**TEXT SECTION**
%%

I am going to find the mean, median and mode to help me prove that my hypothesis is correct
I will make sure that the survey is not biased, as I will choose the precautions mentioned above.
In the case of a word 2 letters long or less, I will choose the next word, because they will probably be outliers and will affect my results slightly. As shown in my pre-test, I did not use them. I did not use them because they are pronouns and are very common. If they were to be used they would affect the results greatly, and most of the small words have very few synonyms so cannot be changed.
Stratified Sampling
Tabloid
Total Pages – 28
There are 11 pages in the Tabloid devoted to News:
11 ÷ 28 × 100 = 40%.
40% of 150 = 60,
therefore I will take 60 words from News.
There are 9 pages of Sport in the Tabloid:
9 ÷ 28 × 100 = 32%.
32% of 150 = 48,
therefore I will take 48 words from Sport.
There are 8 pages of Finance in the Tabloid.
8 ÷ 28 × 100 = 28%.
28% of 150 = 42,
therefore I will take 42 words from Finance.

%%

**TASK LIST**
[A] Condense the paragraph of the survey plan that begins "In the case of a word 2 letters long or less" into a short bulleted list that keeps its main facts.
[B] Extend the survey plan from its final line about the Finance pages, keeping the same style and voice.
The material plays no part in these tasks.

**DATA SECTION**
%%

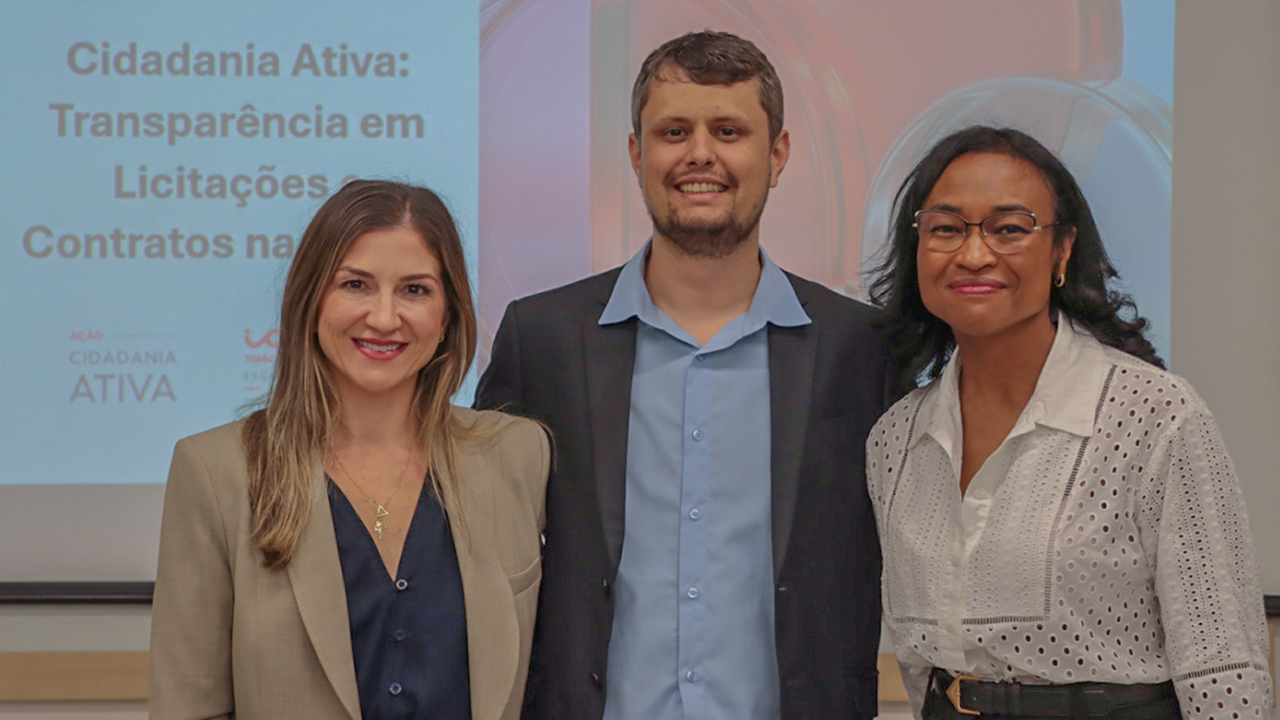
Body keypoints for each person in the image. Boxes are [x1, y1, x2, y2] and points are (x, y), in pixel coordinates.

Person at [475, 30, 896, 720]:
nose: (700, 154)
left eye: (729, 131)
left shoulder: (862, 348)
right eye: (674, 132)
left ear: (778, 154)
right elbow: (486, 555)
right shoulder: (541, 339)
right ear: (637, 154)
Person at [865, 126, 1272, 720]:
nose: (973, 254)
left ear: (1061, 251)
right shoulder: (894, 439)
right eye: (946, 229)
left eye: (1009, 229)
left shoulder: (1155, 415)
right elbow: (919, 662)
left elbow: (1223, 667)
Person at [149, 180, 550, 720]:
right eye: (355, 285)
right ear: (311, 301)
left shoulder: (518, 456)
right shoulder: (218, 472)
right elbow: (189, 707)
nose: (384, 318)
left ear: (447, 317)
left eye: (415, 290)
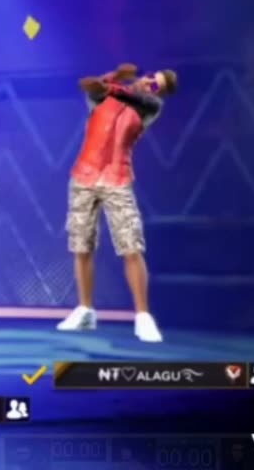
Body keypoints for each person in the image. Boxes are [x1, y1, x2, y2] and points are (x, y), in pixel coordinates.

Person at [55, 63, 177, 343]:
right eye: (150, 78)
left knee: (131, 247)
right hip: (84, 176)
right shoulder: (107, 93)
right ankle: (85, 310)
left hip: (117, 179)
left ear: (159, 94)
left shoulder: (149, 107)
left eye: (156, 86)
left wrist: (116, 84)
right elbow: (87, 85)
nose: (149, 84)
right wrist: (115, 77)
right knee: (81, 245)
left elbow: (125, 95)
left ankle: (143, 316)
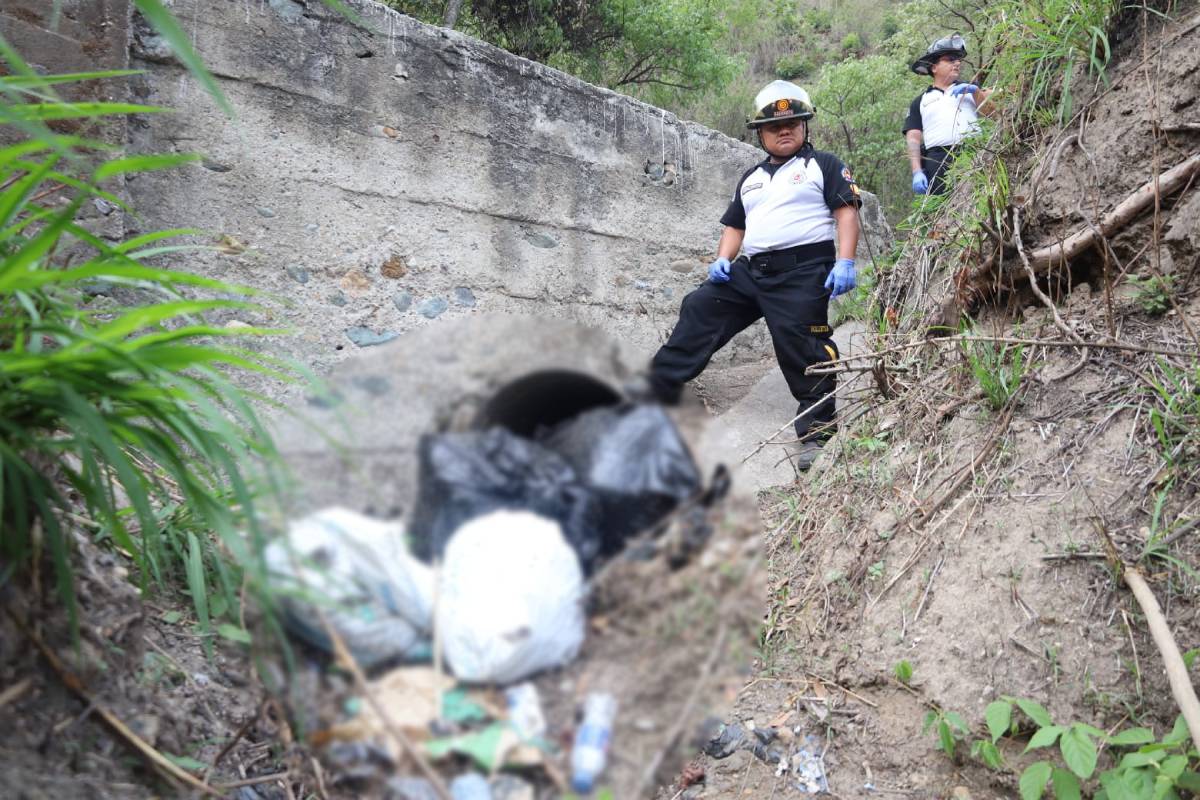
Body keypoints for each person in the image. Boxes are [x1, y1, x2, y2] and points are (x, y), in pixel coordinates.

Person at [638, 80, 861, 470]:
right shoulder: (751, 178)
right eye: (775, 127)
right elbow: (735, 226)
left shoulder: (823, 165)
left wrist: (845, 260)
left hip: (804, 271)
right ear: (761, 133)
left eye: (793, 122)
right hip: (749, 271)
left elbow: (846, 212)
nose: (784, 130)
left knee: (803, 344)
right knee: (700, 307)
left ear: (805, 126)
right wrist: (722, 259)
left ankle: (818, 429)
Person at [903, 33, 992, 195]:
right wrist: (917, 172)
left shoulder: (971, 89)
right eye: (950, 59)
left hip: (975, 154)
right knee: (946, 214)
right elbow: (913, 138)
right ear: (934, 67)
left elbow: (994, 114)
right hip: (938, 162)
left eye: (958, 59)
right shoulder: (920, 101)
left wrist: (975, 91)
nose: (957, 63)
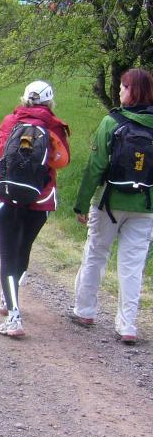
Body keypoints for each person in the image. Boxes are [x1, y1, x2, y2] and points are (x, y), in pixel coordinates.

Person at [0, 80, 70, 337]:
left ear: (24, 98)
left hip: (5, 195)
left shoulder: (11, 121)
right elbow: (62, 161)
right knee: (23, 250)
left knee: (7, 257)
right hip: (40, 199)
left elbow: (0, 145)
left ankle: (13, 315)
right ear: (50, 101)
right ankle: (9, 298)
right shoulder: (55, 126)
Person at [70, 68, 153, 345]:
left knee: (96, 253)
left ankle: (84, 311)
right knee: (133, 265)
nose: (119, 90)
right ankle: (127, 326)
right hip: (145, 206)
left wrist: (81, 204)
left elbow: (95, 167)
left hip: (108, 202)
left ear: (131, 91)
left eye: (122, 87)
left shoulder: (111, 122)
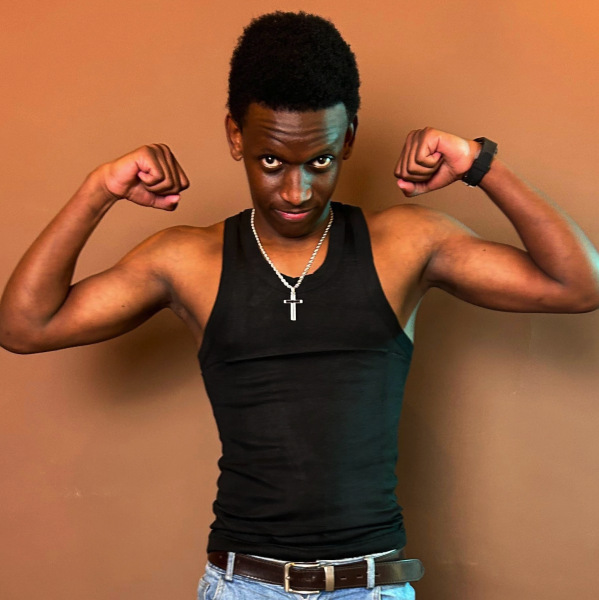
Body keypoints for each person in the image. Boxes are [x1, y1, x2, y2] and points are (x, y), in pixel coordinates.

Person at [1, 10, 598, 600]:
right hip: (244, 585)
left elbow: (579, 284)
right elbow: (25, 326)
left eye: (320, 161)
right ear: (236, 135)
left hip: (369, 586)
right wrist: (99, 190)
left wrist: (480, 165)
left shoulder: (404, 244)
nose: (296, 191)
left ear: (349, 139)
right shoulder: (187, 259)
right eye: (272, 162)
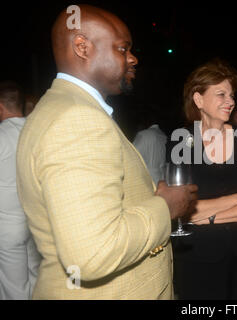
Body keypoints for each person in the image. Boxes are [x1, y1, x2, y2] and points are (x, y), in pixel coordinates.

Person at [16, 5, 197, 299]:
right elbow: (94, 252)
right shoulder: (76, 120)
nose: (133, 58)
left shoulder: (60, 110)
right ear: (82, 47)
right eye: (123, 49)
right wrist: (165, 207)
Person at [168, 58, 237, 299]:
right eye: (221, 94)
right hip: (197, 254)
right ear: (198, 99)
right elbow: (180, 209)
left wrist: (208, 217)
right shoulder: (181, 140)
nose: (231, 102)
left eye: (232, 95)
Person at [0, 81, 41, 299]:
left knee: (13, 287)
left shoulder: (2, 135)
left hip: (7, 227)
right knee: (36, 278)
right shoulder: (35, 130)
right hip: (34, 222)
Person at [133, 115, 168, 185]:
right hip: (162, 180)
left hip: (147, 181)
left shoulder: (144, 134)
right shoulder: (163, 136)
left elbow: (132, 156)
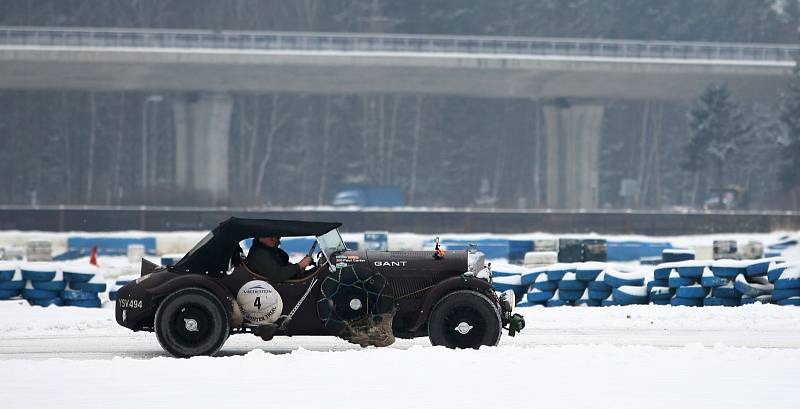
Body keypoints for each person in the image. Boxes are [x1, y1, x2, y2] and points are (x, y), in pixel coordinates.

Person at [245, 236, 313, 282]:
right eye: (275, 238)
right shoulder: (259, 253)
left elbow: (281, 266)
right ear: (263, 237)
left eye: (278, 238)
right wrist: (300, 265)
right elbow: (278, 275)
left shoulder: (267, 250)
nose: (277, 241)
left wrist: (300, 266)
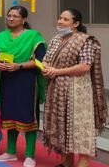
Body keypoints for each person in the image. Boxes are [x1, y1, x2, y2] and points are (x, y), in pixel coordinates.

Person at [42, 9, 107, 167]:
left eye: (65, 19)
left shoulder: (85, 40)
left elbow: (85, 66)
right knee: (62, 125)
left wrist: (57, 71)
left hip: (78, 91)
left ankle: (83, 162)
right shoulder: (56, 39)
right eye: (60, 18)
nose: (60, 21)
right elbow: (46, 59)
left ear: (76, 23)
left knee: (80, 126)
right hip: (57, 88)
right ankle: (67, 162)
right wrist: (45, 68)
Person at [0, 5, 46, 167]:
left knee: (28, 116)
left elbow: (41, 61)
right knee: (10, 114)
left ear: (23, 19)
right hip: (7, 80)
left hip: (26, 81)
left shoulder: (33, 36)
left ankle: (30, 155)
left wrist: (19, 66)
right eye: (9, 16)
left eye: (15, 16)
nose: (11, 18)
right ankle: (10, 151)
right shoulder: (0, 37)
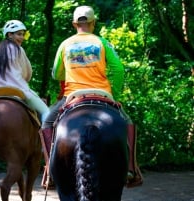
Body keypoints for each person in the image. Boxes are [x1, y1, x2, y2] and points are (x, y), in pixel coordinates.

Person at [40, 5, 143, 188]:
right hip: (101, 93)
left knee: (47, 123)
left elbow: (56, 74)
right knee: (127, 122)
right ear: (93, 23)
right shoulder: (102, 42)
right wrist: (114, 96)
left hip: (72, 95)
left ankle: (50, 171)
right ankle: (131, 168)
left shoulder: (65, 44)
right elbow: (118, 69)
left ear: (74, 24)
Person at [0, 20, 49, 122]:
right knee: (47, 112)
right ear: (10, 34)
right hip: (17, 89)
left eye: (23, 35)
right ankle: (48, 137)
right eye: (19, 34)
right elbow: (27, 74)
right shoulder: (18, 49)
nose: (22, 38)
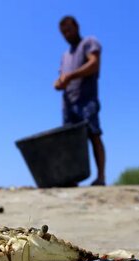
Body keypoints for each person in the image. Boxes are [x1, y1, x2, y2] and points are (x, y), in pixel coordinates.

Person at [54, 16, 106, 186]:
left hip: (86, 99)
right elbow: (60, 78)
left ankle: (101, 177)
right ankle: (72, 179)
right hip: (69, 103)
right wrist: (59, 82)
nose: (67, 34)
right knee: (70, 142)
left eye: (69, 30)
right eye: (63, 33)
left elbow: (94, 64)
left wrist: (70, 76)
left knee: (94, 134)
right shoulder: (65, 55)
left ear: (76, 26)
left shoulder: (90, 42)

%%

**EXPECTED RESPONSES**
[A]
- Any word of two letters or fewer is skipped, and the next word is taken instead.
- Such words would probably be outliers and would affect the results.
- They were also left out of the pre-test because they are pronouns and are very common.
- Most small words have very few synonyms, so they cannot be changed.

[B]
Broadsheet
Total Pages – 46
There are 24 pages in the Broadsheet which are in the News section:
24 ÷ 46 × 100 = 52%
52% of 150 = 78,
therefore I will take 78 words from News.
There are 8 pages of Sport in the Broadsheet:
8 ÷ 46 × 100 = 17%.
17% of 150 = 25.5,
I will round this up to 26, therefore I will take 26 words from Sport.
There are 14 pages in the Broadsheet devoted to Finance:
14 ÷ 46 × 100 = 31%
31% of 150 = 46.5,
I will round this down to 46, so I will take 46 pages from Finance
Full Results
Tabloid
Broadsheet
Analysis of Results
Tabloid
Mode: 4. This is the group with the highest frequency.
Mean: 821 ÷ 150 = 5.473˙.
Lower Quartile (Q1): 4. This is (150+1) ÷ 4 = 37.75 (38th value). This value is in the group of 4.
Median (Q2): 5. I worked this out by doing: ½(n+1) = ½(150+1) =
½ × 151 = 75.5 (76th value), which is in the group of 5.
Upper Quartile (Q3): 7: I worked this out by finding the (3n+1)/4th value, which was 451/4 which is 112.75 (113th value). This is in the group of 7 letters.
Inter-quartile Range: 3. This is Q3 – Q1, which is 7.25 – 4.46 = 2.79.
Outliers: 1.5 × 3= 4.5. 4 – 4.5 = -0.5 (This means short words are not outliers). 7 + 4.5 = 11.5. Any words over 11 letters long are outliers. However, the longest word I have recorded is 11 letters long so therefore I do not have any outliers.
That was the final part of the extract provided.